Der Mechanismus knackte, und es zischte, als der Bolzen von der Armbrust der Fünfzehnjährigen davonschoß und sich in den mittleren Ring der Zielscheibe bohrte.
»Viel, viel besser«, lobte Katharina die Schützin. »Laßt mich auch einmal versuchen.« Sie stellte sich zu dem Mädchen hinter dem Tisch, während Lakaien herbeieilten und einen neuen Satz Armbrüste luden. Ein kunstvoll geschlitztes, besticktes Kleid mit zahlreichen Unterröcken, eine schmal gefältelte Halskrause und Reihen von künstlichen Locken, auf denen ein kleiner, überladener Seidenhut mit Schmuck und Federn saß, vermochten die pummelige Figur der Königin nicht zu verbergen. Als die gedrungene, kleine Frau mit geübter Hand die Armbrust ergriff, unterdrückte einer der jüngsten Diener der Herzogin ein Lächeln. Wie konnte die Italienerin nur den stummen Anflug eines spöttischen Lächelns in ihrem Rücken ahnen? Doch so war es, es war für sie genauso spürbar wie die Windrichtung auf ihren Wangen und die Stärke und Spannung der Armbrust, die sie begutachtete, während sie einen Augenblick innehielt. Sie kniff ein schlaues, dunkles Auge zusammen, dann hörte man ein Klicken, und der Bolzen landete genau in der Mitte der Zielscheibe. Ringsum bewunderndes Lachen und Beifall von den wenigen loyalen Damen ihrer »fliegenden Schwadron«, während unter dem Sonnensegel Schweigen herrschte.

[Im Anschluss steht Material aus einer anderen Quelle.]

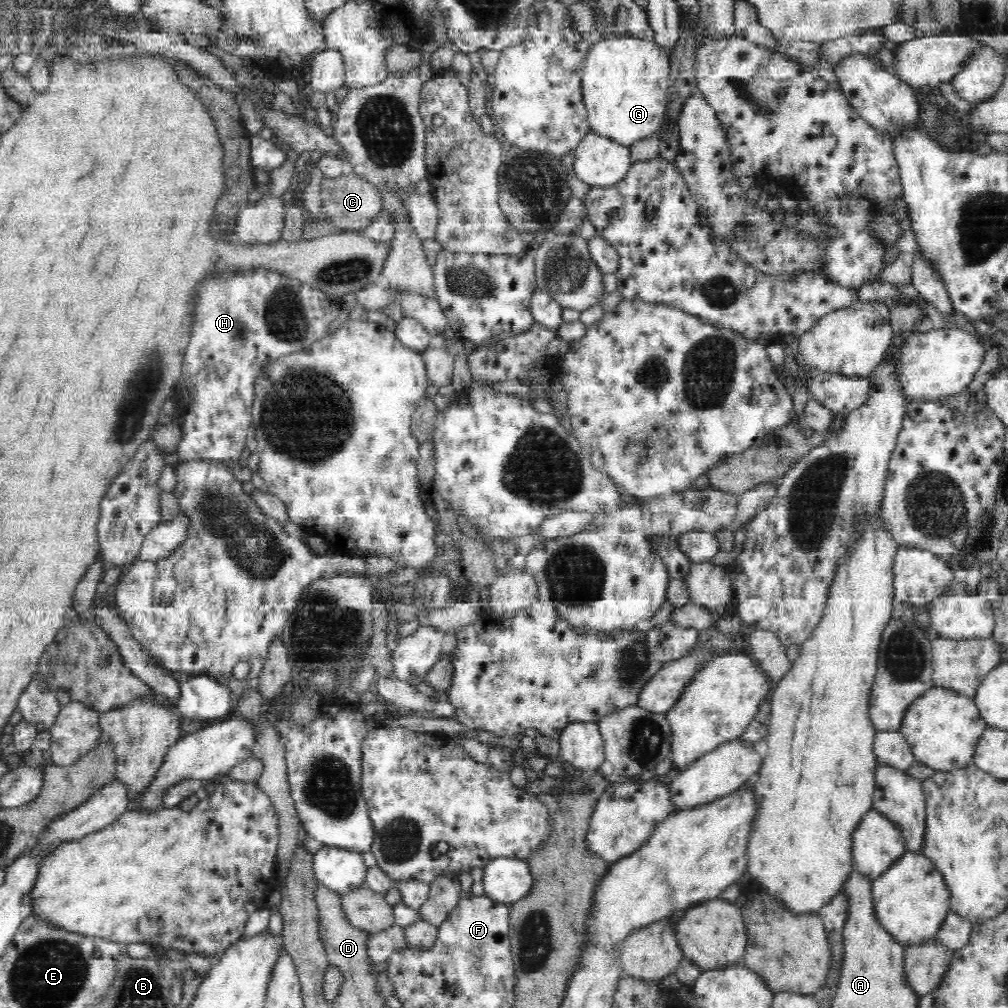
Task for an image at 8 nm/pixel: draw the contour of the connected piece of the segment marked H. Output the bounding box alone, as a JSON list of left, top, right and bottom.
[176,267,340,470]

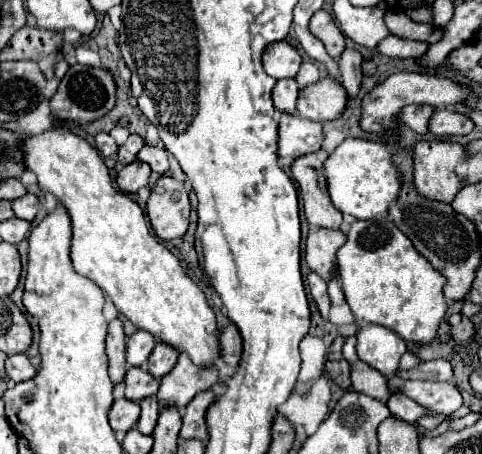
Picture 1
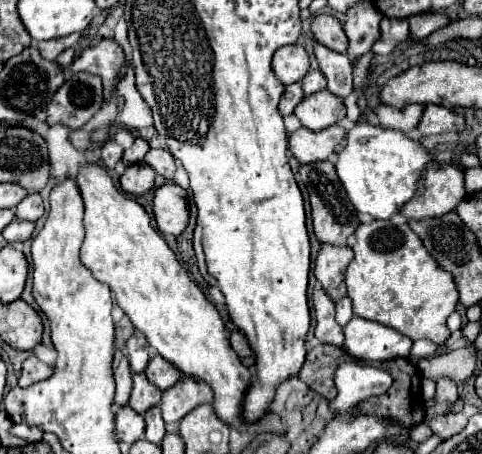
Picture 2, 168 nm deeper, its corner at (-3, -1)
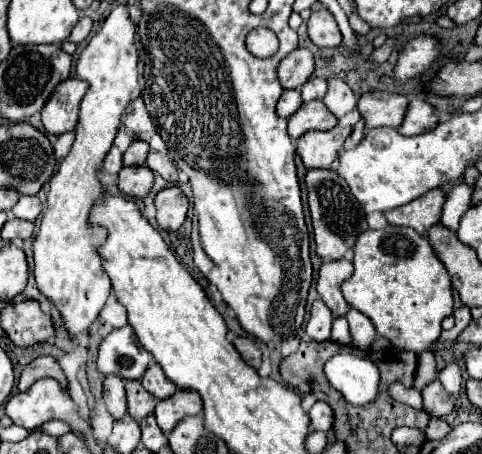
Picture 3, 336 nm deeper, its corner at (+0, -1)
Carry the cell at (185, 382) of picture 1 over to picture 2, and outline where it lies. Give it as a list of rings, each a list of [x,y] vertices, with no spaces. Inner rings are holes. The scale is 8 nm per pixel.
[[[181,379],[177,385],[167,389],[161,399],[161,415],[165,423],[179,421],[191,409],[203,403],[213,401],[213,391],[205,381],[197,379]]]

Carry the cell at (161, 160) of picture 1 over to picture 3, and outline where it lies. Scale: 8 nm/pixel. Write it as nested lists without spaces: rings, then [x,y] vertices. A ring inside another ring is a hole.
[[[150,151],[148,153],[148,159],[146,159],[146,165],[154,173],[162,175],[166,181],[170,181],[170,183],[176,183],[178,181],[178,169],[174,167],[174,163],[172,163],[172,159],[168,155],[160,155],[160,153]]]

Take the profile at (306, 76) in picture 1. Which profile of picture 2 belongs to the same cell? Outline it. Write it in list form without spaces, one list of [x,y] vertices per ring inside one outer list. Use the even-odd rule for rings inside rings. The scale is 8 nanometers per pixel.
[[[309,71],[309,73],[303,77],[301,85],[303,85],[305,95],[311,95],[311,93],[317,93],[317,91],[325,89],[325,87],[327,87],[327,79],[323,77],[321,71]]]

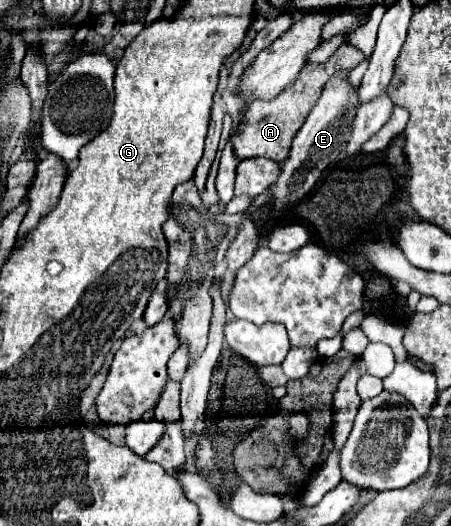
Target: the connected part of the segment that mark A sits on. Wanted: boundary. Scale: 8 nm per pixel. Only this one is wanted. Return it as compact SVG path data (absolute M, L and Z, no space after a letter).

Als die Lakaien Tische für eine Stärkung aufstellten, bemerkte die Herzogin zu einer ihrer Damen: »Aber natürlich hat mich der König als erste zu Rate gezogen… In Kriegszeiten kann man bei Anstellungen gar nicht vorsichtig genug sein. Und natürlich hat er gebeten, daß ich zu ihm in sein Hauptquartier nach Compiègne komme.«
Die Königin kniff den Mund fest zusammen. War das ein Spiel der Sonne auf ihrem Gesicht, oder funkelten ihre Augen vor heimlichem Zorn über die taktlose Art, wie die Stimme der ach so teuren Herzogin zu ihr herüberdrang? Gelassen wandte sich Katharina an Madame Gondi, die in ihrem Kleid aus dunkelgrüner Seide finster und ernst wirkte. »Oh, so viele neue Gesichter und so viele Verwandte der Herzogin. Es ist, glaube ich, an der Zeit für ein kleines – künstlerisches Zwischenspiel. Holt Demoiselle de la Roque und sagt ihr, sie möge ihren Freund mitbringen. Ich will mit ihr über… Poesie sprechen.«
Wir hatten Mitte August und damit die Hundstage, an denen durch die geöffneten Fenster statt einer frischen Brise nur der Gestank der Straße ins Zimmer dringt, als mich die Königin wieder einmal holen ließ. Auf der engen Straße gab es Bewegung und Aufruhr, als sechs bewaffnete Reiter in der Livree der Königin über das Pflaster klapperten und vor unserer Tür anhielten.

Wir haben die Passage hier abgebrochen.